Bunun üzerine Resul-i Ekrem Efendimiz Sallallâhu Aleyhi Vesellem, “Allah bu sevabı bir tek hurma ile, bir içim su ile, bir yudum süt ile oruçlu mü’mine iftar ettirene de verir” buyurdular ve hutbelerine şöyle devam ettiler:
Bu ayın başı rahmet, ortası mağfiret, sonu da Cehennemden kurtuluştur.
Bu ayda her kim kölesinin (işçi ve hizmetçisinin) işini hafifletirse Allah onu affeder ve Cehennemden uzak tutar.
Bunun için bu ayda şu söyleyeceğim dört hasletten ikisi ile Rabbinizi razı kılarsınız, diğer ikisinden ise hiçbir vakitte ayrı kalamazsınız.
Rabbinizin rızasına sebep olan hasletlerin birisi, Kelime i Şehadete devam etmeniz, diğeri de Allah’tan mağfiret dilemenizdir.
Vazgeçemeyeceğiniz iki hasletin biri Allah’tan Cenneti istemek, diğeri Cehennemden Allah’a sığınmaktır.
Her kim oruçluya bir yudum su verirse, Allah da ona benim mahşerdeki havuzumdan öyle bir su içirecektir ki, Cennete girinceye kadar bir daha susuzluk çekmeyecektir." (et-Tergib ve’t-Terhib, 2:94-95)
__________________


Şaban Ayı’nın diğer aylardan üstünlüğü, Peygamber Efendimiz’in (asm) diğer peygamberlere üstünlüğü gibidir ...

Şaban Ayı’nın diğer aylardan üstünlüğü, Peygamber Efendimiz’in (asm) diğer peygamberlere üstünlüğü gibidir

Enes bin Mâlik -radıyallâhu anh-'ın rivayet etmiş olduğu bir hadiste Rasûl-i Ekrem -sallâllâhu aleyhi ve sellem- Efendimiz:

"Receb ayının diğer aylar üzerine fazîleti, Kur'ân-ı Kerimin diğer kitaplar'üzerine üstünlüğü gibidir. Şaban'ın diğer aylar üzerine üstünlüğü, benim diğer peygamberler üzerine fazlım gibidir. Ramazan'ın diğer aylar üzerine fazîleti, Allah Teâlâ'nın, yarattığı varlıklar üzerine fazlı gibidir." buyurmuşlardır. (Gunye, 1 /187)
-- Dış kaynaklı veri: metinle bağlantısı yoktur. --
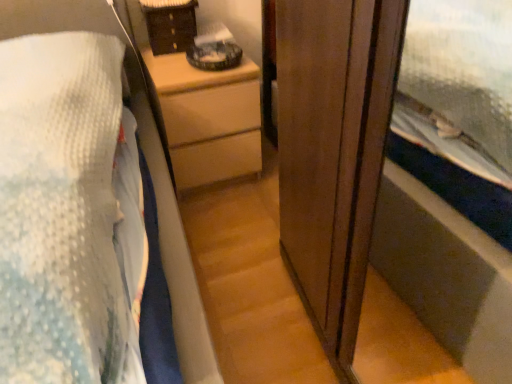
In order to face wooden chest of drawers at center, should I rotate leftwards or rightwards?

A 7.455 degree turn to the left will do.

The height and width of the screenshot is (384, 512). Describe the element at coordinates (208, 119) in the screenshot. I see `wooden chest of drawers at center` at that location.

Find the location of a particular element. The width and height of the screenshot is (512, 384). wooden chest of drawers at center is located at coordinates (208, 119).

Where is `brown woven basket at upper center`? brown woven basket at upper center is located at coordinates (170, 24).

Describe the element at coordinates (170, 24) in the screenshot. I see `brown woven basket at upper center` at that location.

What is the approximate width of brown woven basket at upper center?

Kulların amelleri Şaban ayında Rablerine arzedilir

"Şaban, Receb ile Ramazan arasında bir aydır. Fakat insanlar on(un fazîletin)den gafildir. Halbuki onda kulların amelleri, Rabbü'l-Alemîn'e yükselir. Ben de oruçlu olduğum halde amelimin Allah'a yükselmesini severim." buyrulmuştur. (Gunye, 1/187)

Peygamber Efendimiz (asm) Şaban ayında diğer aylardan daha çok ibadette bulunurdu

Resul-i Ekrem Efendimiz Aleyhissalâtü Vesselam diğer aylara göre bu ayda daha çok ibadet ve taatte bulunurlardı.

“Şaban benim ayımdır.”

“Şaban günahları temizleyendir” buyurarak kadrini yüceltirdi. (Keşfü’l Hafa)

Şaban ayında yapılan her amel ve ibadete 300 kattan fazla sevap verilir
İlâhî feyz ve bereketin yeryüzünü şenlendirdiği bu mübarek ay, mü'minler için en kârlı ve kazançlı fırsattır. Çünkü Şâban'ın değer ve kıymetini arttıran en önemli tarafı, diğer aylara göre (Ramazan hariç) yapılan her amelin ve ibadetin sevabının üç yüz kattan fazla oluşudur. (şualar)

Diğer vakitlerde kılınan bir rekât namazın sevabı on ise, Şaban ayında üç yüzden fazladır. Okunan her bir Kur’ân harfi için üç yüz Cennet meyvesi vardır.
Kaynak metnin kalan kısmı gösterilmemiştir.